There are only two possibilities:
1) Choose 2 men from group 1 and 2 women from group 2
2) Choose 1 man, 1 woman from group 1 and 1 man, 1 woman from group 2

So the total probability is:

P(2m, 2w) OR P(1m1w, 1m1w)

P(2m, 2w) = (3/4)*(1/3) AND (2/3)*(1/2) = 1/12

P(1w1m, 1w1m) = (1/4)(1) AND (1/3)*(1) = 1/12

add these because of the OR: 2/12 = 1/6


why is it 1/3 not 2/3 ? After 1 man chosen 2 men are left, in group of 3...?

Agree with this answer otherwise, though i get 3/4, not in AC


I think because of a careless mistake. =)

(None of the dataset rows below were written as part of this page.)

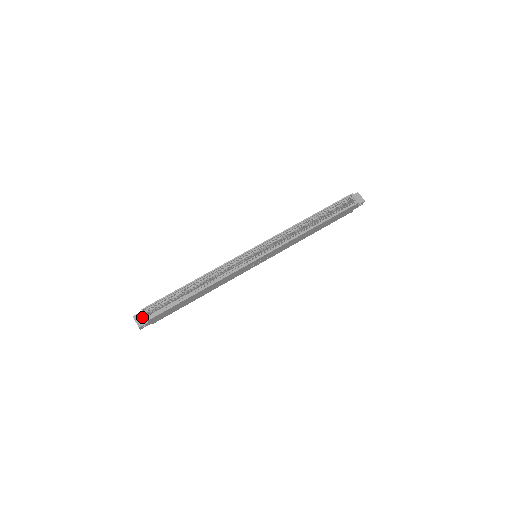
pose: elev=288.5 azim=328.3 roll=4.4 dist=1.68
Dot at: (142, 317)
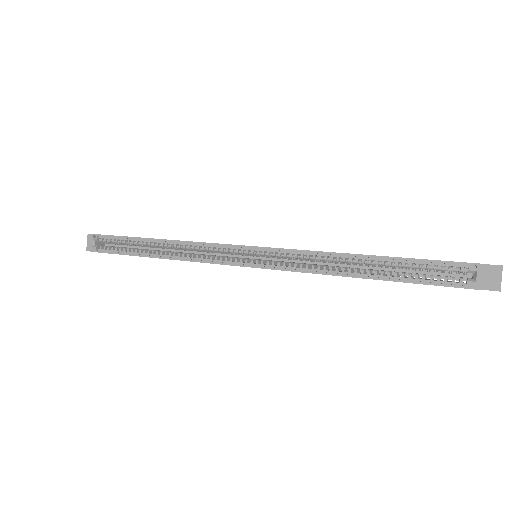
Dot at: occluded
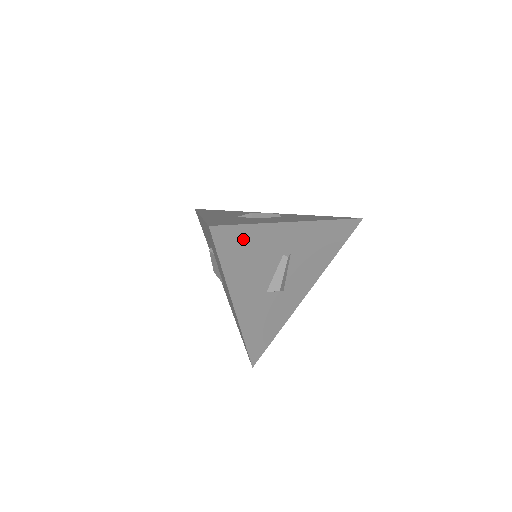
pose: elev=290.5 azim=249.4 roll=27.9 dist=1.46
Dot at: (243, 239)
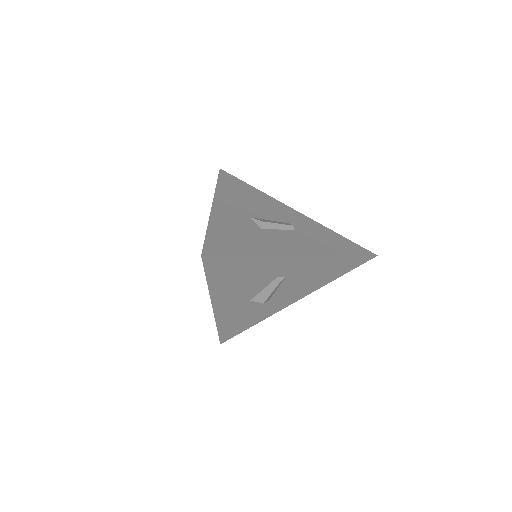
Dot at: (237, 265)
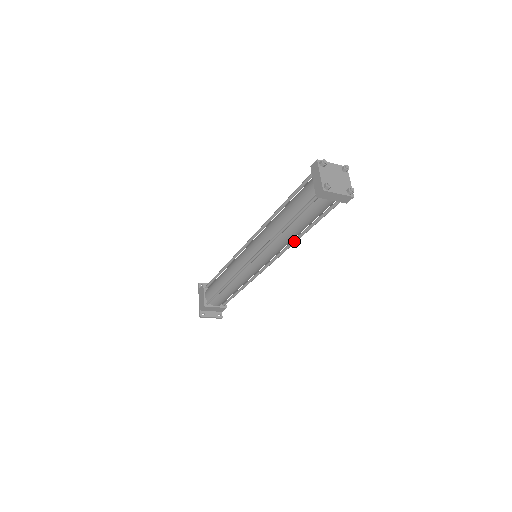
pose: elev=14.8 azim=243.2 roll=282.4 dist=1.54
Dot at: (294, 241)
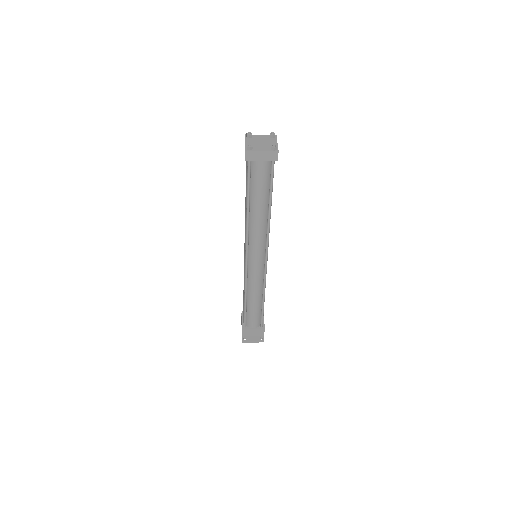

That 1/3 should be 2/3 to represent the fact that 2 men are left out of the 3 possible choices in group 1 after the first man is selected.

P(2m, 2w) = (3/4)*(2/3) AND (2/3)*(1/2) = 1/6

P(1w1m, 1w1m) = (1/4)(1) AND (1/3)*(1) = 1/12

add these because of the OR: 2/12 + 1/12 = 3/12 = 1/4[/quote]

so perhaps the answer is B.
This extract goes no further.